# Confused with speakers



## diggidy (Jun 14, 2008)

Hi, i'm new here to the forum and have to say it's great!

I have a samsung 22" LCD HD monitor in my room, and bought the VGA cable for my xbox360 so I could play it on it. Everything is working great except for the sound...

My problem is I want to be able to play sound for my computer, but when i'm playing my xbox have the sound for that. I'm great with computer but have no clue what i'm doing when it comes to audio.

I bought a LG LFD790 home theater system thinking it could work but have had no luck. Will this work on my computer and my 360? If not could you recommend any other method of getting the sound to work, preferably under 200$?

Lastly, I have a 3-5 year old dell computer will the standard green and blue inputs on the back, but don't know what sound card it has.

Thanks for any help you have to give


----------



## m0nk3ys1ms (Jun 14, 2008)

diggidy said:


> Hi, i'm new here to the forum and have to say it's great!
> 
> I have a samsung 22" LCD HD monitor in my room, and bought the VGA cable for my xbox360 so I could play it on it. Everything is working great except for the sound...
> 
> ...



You can plug the Xbox audio into the pink input (Microphone) and that should work. Are you wanting a 2.1 system or are you thinking about surround sound?


----------



## PunterCam (Jun 15, 2008)

I don't think plugging a line out into a mic in is gonna work - completely different sensitivities.

Would it be too much effort to buy another audio cable and swap them over? Or if you want to spend a touch more money, a small mixing board.


----------



## diggidy (Jun 15, 2008)

Really, it doesnt matter to me how I get this working, I just want to be able to get audio from my xbox, and also be able to listen to music on my computer.

Preferably I would like to keep the LG system I have right now, but I am willing to go in a different direction. 

If you have an easier/better way to do this please tell me, and if you have any other suggestions for sound system I would appreciate it.

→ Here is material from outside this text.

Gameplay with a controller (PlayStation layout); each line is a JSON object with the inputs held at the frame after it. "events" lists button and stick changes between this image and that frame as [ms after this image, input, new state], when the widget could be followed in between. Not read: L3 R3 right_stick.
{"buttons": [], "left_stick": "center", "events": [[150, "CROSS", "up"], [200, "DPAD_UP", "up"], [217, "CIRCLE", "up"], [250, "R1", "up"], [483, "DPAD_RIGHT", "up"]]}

Thanks


----------



## diduknowthat (Jun 15, 2008)

The cheap way to do this is to connect your 360's composite out into the composite in of the home theater system, you'll probably need 2 couplers for this. 

The more expensive way (and the better sounding way) is to connect the 360 with the receiver with an optical cable.


----------



## cohen (Jun 15, 2008)

Blue your XBOX 360 Audio into the Line input in your computer and then it will come out your actually PC output.


----------



## diduknowthat (Jun 15, 2008)

diggidy said:


> Really, it doesnt matter to me how I get this working, I just want to be able to get audio from my xbox, and also be able to listen to music on my computer.
> 
> Preferably I would like to keep the LG system I have right now, but I am willing to go in a different direction.
> 
> If you have an easier/better way to do this please tell me, and if you have any other suggestions for sound system I would appreciate it. Thanks



Trust me use the optical cable, it's the easiest way as you don't even need to route the sound through your computer.


----------



## diggidy (Jun 15, 2008)

ok thanks, can you give me a link to the optical cable I need.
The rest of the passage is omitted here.